I thought first that .automatic was here to basically only give a largeTitle to the first item of your navigation. So if you start with FirstViewController then it will use a large title but if you navigate to SecondViewController it will use a small title. Same, if you present SecondViewController as a modal it then use a large title. But it’s not the case.

Convenience

Wrapping these two casess together, I added an extension to UIViewController:

extension UIViewController {

    func setLargeTitleDisplayMode(_ largeTitleDisplayMode: UINavigationItem.LargeTitleDisplayMode) {
        switch largeTitleDisplayMode {
        case .automatic:
              guard let navigationController = navigationController else { break }
            if let index = navigationController.children.firstIndex(of: self) {
                setLargeTitleDisplayMode(index == 0 ? .always : .never)
            } else {
                setLargeTitleDisplayMode(.always)
            }
        case .always, .never:
            navigationItem.largeTitleDisplayMode = largeTitleDisplayMode
            // Even when .never, needs to be true otherwise animation will be broken on iOS11, 12, 13
            navigationController?.navigationBar.prefersLargeTitles = true
        @unknown default:
            assertionFailure(“\(#function): Missing handler for \(largeTitleDisplayMode))
        }
    }
}

You can see that .automatic is now a bit different in term of logic, you might want to exclude this case and not allow it because it can be confusing. I choose to change the logic (which might be surprising and un-expected for other developers so be careful) to override to use .always only for the first item of the navigation and .never for the rest of the time. That allow you to use your SecondViewController as a modal which will also be using a large title when needed.
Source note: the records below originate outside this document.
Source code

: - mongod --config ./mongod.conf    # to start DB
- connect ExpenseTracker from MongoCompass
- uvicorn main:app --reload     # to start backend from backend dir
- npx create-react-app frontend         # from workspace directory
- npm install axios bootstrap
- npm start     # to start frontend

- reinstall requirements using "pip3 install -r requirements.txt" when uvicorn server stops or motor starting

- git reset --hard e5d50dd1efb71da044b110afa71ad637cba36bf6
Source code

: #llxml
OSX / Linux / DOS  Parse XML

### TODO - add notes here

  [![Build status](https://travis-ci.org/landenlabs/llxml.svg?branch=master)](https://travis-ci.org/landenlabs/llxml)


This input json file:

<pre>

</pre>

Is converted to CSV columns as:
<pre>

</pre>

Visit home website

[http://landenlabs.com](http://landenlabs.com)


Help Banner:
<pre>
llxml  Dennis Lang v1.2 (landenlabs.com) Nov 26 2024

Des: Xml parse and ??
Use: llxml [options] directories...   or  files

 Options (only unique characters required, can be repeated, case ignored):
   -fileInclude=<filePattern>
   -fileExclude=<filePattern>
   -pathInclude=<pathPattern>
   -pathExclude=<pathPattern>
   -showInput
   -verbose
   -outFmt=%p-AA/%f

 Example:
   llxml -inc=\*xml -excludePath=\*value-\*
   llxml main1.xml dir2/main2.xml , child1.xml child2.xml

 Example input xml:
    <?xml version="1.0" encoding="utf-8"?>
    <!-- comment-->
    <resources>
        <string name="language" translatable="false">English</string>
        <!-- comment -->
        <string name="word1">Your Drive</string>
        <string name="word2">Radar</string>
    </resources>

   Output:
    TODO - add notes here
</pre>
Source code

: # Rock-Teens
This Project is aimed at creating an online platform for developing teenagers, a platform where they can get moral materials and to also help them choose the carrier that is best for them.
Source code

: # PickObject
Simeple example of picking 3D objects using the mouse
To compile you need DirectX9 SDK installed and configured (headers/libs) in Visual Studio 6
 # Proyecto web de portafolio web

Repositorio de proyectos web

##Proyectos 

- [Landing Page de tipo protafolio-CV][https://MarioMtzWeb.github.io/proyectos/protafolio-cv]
In the documentation, it’s says that largeTitleDisplayMode is only used when available. I’m not sure what are the constraints except the OS version (introduced since iOS11) but with this convenience method you can add a bit more logic to only use a large title when:

  • Users has a 4.7” screen so that users with iPhone SE will never have a large title that will take too much space.
  • Users using a UIContentSizeCategory that is not bigger than .extraExtraExtraLarge will not have large title for the same reason
private func isLargeTitleAvailable() -> Bool {
        switch traitCollection.preferredContentSizeCategory {
        case .accessibilityExtraExtraExtraLarge,
             .accessibilityExtraExtraLarge,
             .accessibilityExtraLarge,
             .accessibilityLarge,
             .accessibilityMedium,
             .extraExtraExtraLarge:
            return false
        default:
            /// Exclude 4” screen or 4.7” with zoomed
            return UIScreen.main.bounds.height > 568
        }
    }

Other things you might want to take a look or be aware of is to exclude setting large title display mode on a ViewController that is used as a ChildViewController.

Repo

You can find all examples illustrated in a project here

What about SwiftUI?

You shouldn’t be having this issue since the way to tell SwiftUI that we want to display a large title is by wrapping our view in a NavigationView where inside your View will use .navigationBarTitle(“First”, displayMode: .large) or .navigationBarTitle(“Second”, displayMode: .inline so you don’t need to care about prefersLargeTitles.